The moral to this story is that China, is now dependent on other nations for vital food supplies ranging from raw  materials like soy and corn for livestock rations, to lamb, beef and some pork. No doubt the trade posturing will continue but in the final equation the Chinese people will demand that there is meat on the table. There is little evidence that they will demand food from Australia, therefore:

The sixty four thousand dollar question, the twelve point six billion dollar question actually,  is whether China can manage without produce from Australia and can Australian agriculture manage without China?

That question leaves me uneasy to say the least.

 

 

 

 

 

2 thoughts on “The China Paradox and Wolf Warrior Diplomacy.”

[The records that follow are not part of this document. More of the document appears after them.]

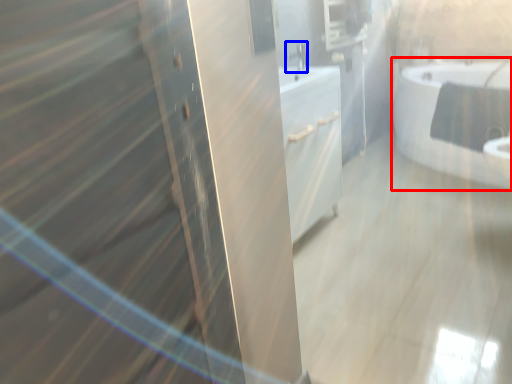
Question: Which of the following is the farthest to the observer, bathtub (highlighted by a red box) or faucet (highlighted by a blue box)?

Choices:
 (A) bathtub
 (B) faucet

Answer: (A)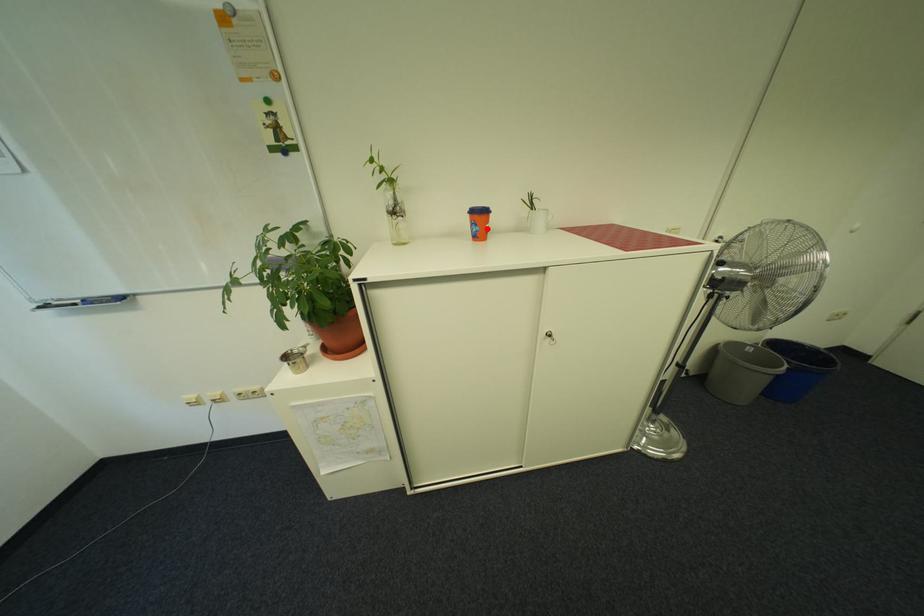
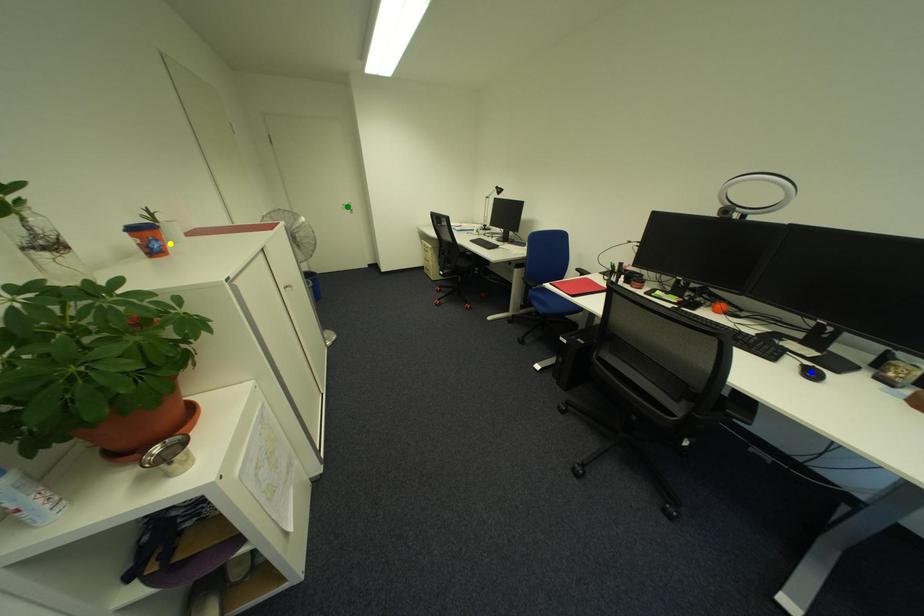
Question: I am providing you with two images of the same scene from different viewpoints. A red point is marked on the first image. You are given multiple points on the second image. In image 2, which mark is for the same physical point as the one in image 1?

Choices:
 (A) green point
 (B) yellow point
 (C) blue point

Answer: (B)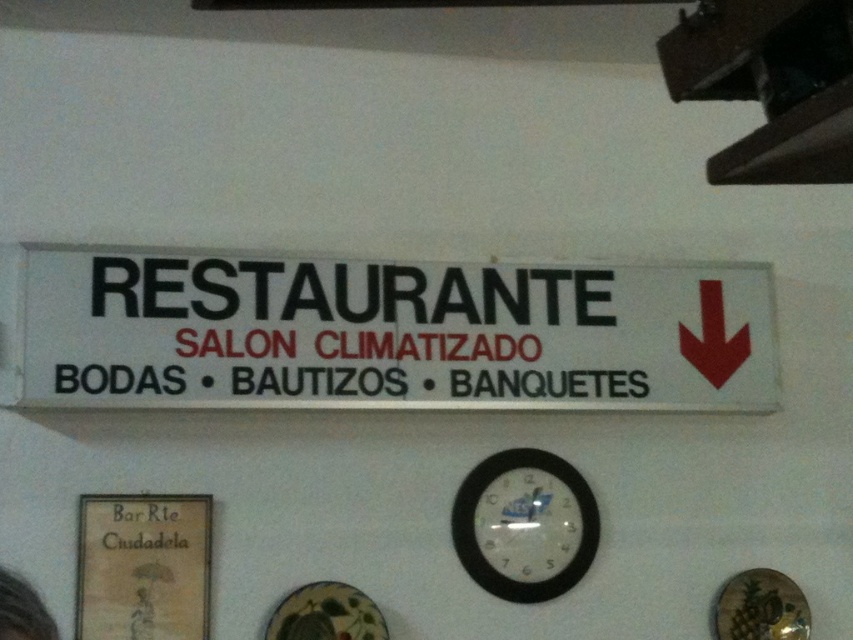
Is white plastic sign at center taller than matte paper sign at center?

Yes.

Is white plastic sign at center smaller than matte paper sign at center?

No, white plastic sign at center is not smaller than matte paper sign at center.

Who is more forward, (28,362) or (131,579)?

Point (28,362)

The width and height of the screenshot is (853, 640). I want to click on white plastic sign at center, so click(x=386, y=333).

Is white plastic sign at center positioned at the back of black plastic clock at center?

No, white plastic sign at center is in front of black plastic clock at center.

Does point (300, 381) lie in front of point (587, 561)?

Yes, point (300, 381) is in front of point (587, 561).

Find the location of `white plastic sign at center`. white plastic sign at center is located at coordinates (386, 333).

How much distance is there between matte paper sign at center and black plastic clock at center?

matte paper sign at center is 23.61 inches away from black plastic clock at center.

Is point (111, 544) farther from viewer compared to point (474, 560)?

No, (111, 544) is closer to viewer.

Is point (113, 637) in front of point (497, 508)?

Yes, point (113, 637) is closer to viewer.

In order to click on matte paper sign at center in this screenshot , I will do `click(143, 566)`.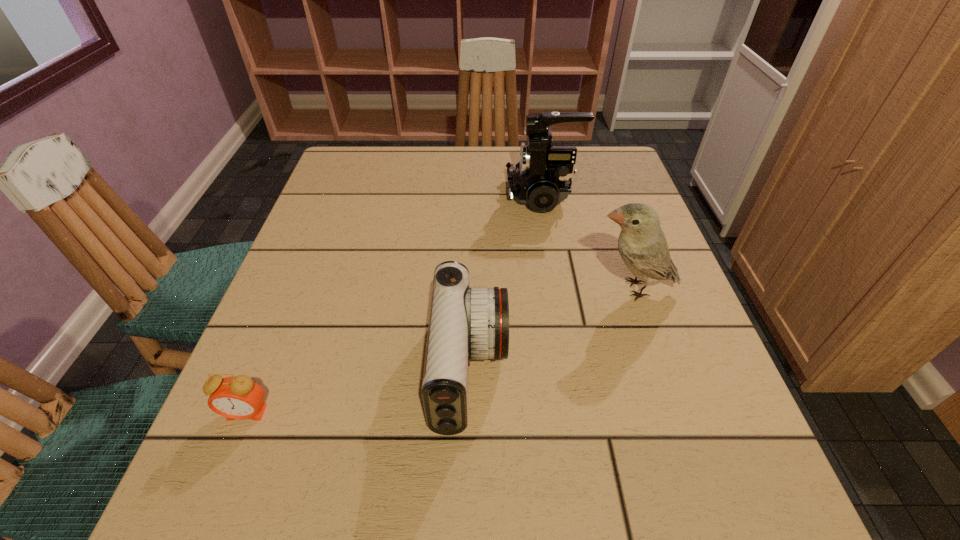
Locate an element on the screen. The image size is (960, 540). free space at the far edge is located at coordinates (409, 176).

In the image, there is a desktop. At what (x,y) coordinates should I click in order to perform the action: click on vacant area at the near edge. Please return your answer as a coordinate pair (x, y). The image size is (960, 540). Looking at the image, I should click on (565, 495).

The height and width of the screenshot is (540, 960). What are the coordinates of `free space at the left edge` in the screenshot? It's located at (230, 429).

Image resolution: width=960 pixels, height=540 pixels. I want to click on vacant space at the right edge, so click(667, 291).

In the image, there is a desktop. Where is `free space at the far left corner`? This screenshot has height=540, width=960. free space at the far left corner is located at coordinates (327, 178).

In the image, there is a desktop. Identify the location of blank space at the near left corner. This screenshot has height=540, width=960. (278, 520).

The height and width of the screenshot is (540, 960). In the image, there is a desktop. Identify the location of free region at the far right corner. (613, 188).

The image size is (960, 540). In order to click on free space between the second farthest object and the third object from right to left in this screenshot , I will do `click(551, 329)`.

You are a GUI agent. You are given a task and a screenshot of the screen. Output one action in this format:
    pyautogui.click(x=<x>, y=<y>)
    Task: Click on the vacant region between the nearer camcorder and the right camcorder
    This screenshot has width=960, height=540.
    Given the screenshot: What is the action you would take?
    pyautogui.click(x=506, y=283)

At what (x,y) coordinates should I click in order to perform the action: click on vacant space that's between the bird and the nearer camcorder. Please return your answer as a coordinate pair (x, y). Image resolution: width=960 pixels, height=540 pixels. Looking at the image, I should click on (551, 329).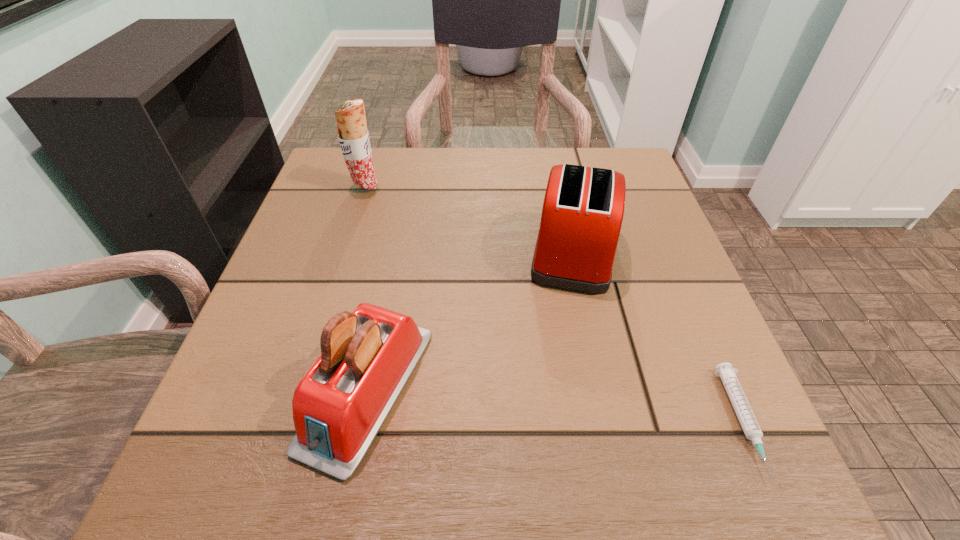
Where is `vacant point located between the farthest object and the right toaster`? vacant point located between the farthest object and the right toaster is located at coordinates (469, 219).

This screenshot has height=540, width=960. I want to click on free space between the burrito and the shortest object, so click(554, 305).

Locate an element on the screen. Image resolution: width=960 pixels, height=540 pixels. blank region between the nearer toaster and the farthest object is located at coordinates (367, 288).

Find the location of a particular element. empty space between the nearer toaster and the syringe is located at coordinates (555, 406).

I want to click on empty space that is in between the tallest object and the right toaster, so click(x=469, y=219).

Identify which object is the closest to the farthest object. Please provide its 2D coordinates. Your answer should be formatted as a tuple, i.e. [(x, y)], where the tuple contains the x and y coordinates of a point satisfying the conditions above.

[(583, 208)]

Locate an element on the screen. object identified as the second closest to the nearer toaster is located at coordinates (353, 136).

At what (x,y) coordinates should I click in order to perform the action: click on free space that satisfies the following two spatial constraints: 1. on the back side of the farther toaster; 2. on the right side of the left toaster. Please return your answer as a coordinate pair (x, y). The image size is (960, 540). Looking at the image, I should click on (395, 251).

You are a GUI agent. You are given a task and a screenshot of the screen. Output one action in this format:
    pyautogui.click(x=<x>, y=<y>)
    Task: Click on the vacant position in the image that satisfies the following two spatial constraints: 1. on the front side of the burrito; 2. on the right side of the nearer toaster
    
    Given the screenshot: What is the action you would take?
    pyautogui.click(x=302, y=389)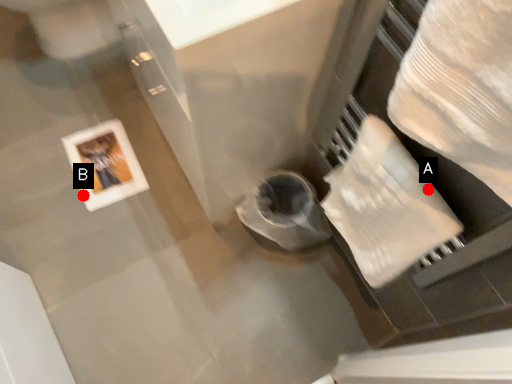
Question: Two points are circled on the image, labeled by A and B beside each circle. Which point is farther from the camera taking this photo?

  1. Very detailed analysis. Looks like we will have to keep changing product mix and market focus as we and everone else has always done.
    It would be interesting to see whether we could re-establish a hi tec low labour cost wool processing industry here. Energy, water and labour costs are all rising rapidly in China and by some measures are as high or higher than they are here. Rising freight prices work in favour of high value added products vs raw material.
    As for wheat, there is little long term future in wheat exports from Australia, there is 100 m hectare of abandoned farmland in the European part of the former Soviet Union, most of which is more fertile than anything in Australia as well as millions of hectares of undeveloped lands in the Asian parts. In 2019 Russia and the Ukraine combined exported almost 4 times as much wheat as Australia.
    With the development of belt and road rail lines and export facilities along the Black Sea and improved rail access from those countries to Europe and better growing conditions in Canada it is hard to see us competing in future.
    As for China. It can become avoid imports of food from the west if it needs to. China has about 5m square km of farmable land. The EU has a farm surplus on 1.4m square km. Applying European farming techniques would bring China to about 95% and Russia and the Stans could easily supply the rest.

    1. Thanks for that when/if you go through what I have written, I forecast the demise of the wheat industry some time ago. Thanks. I have sent an email.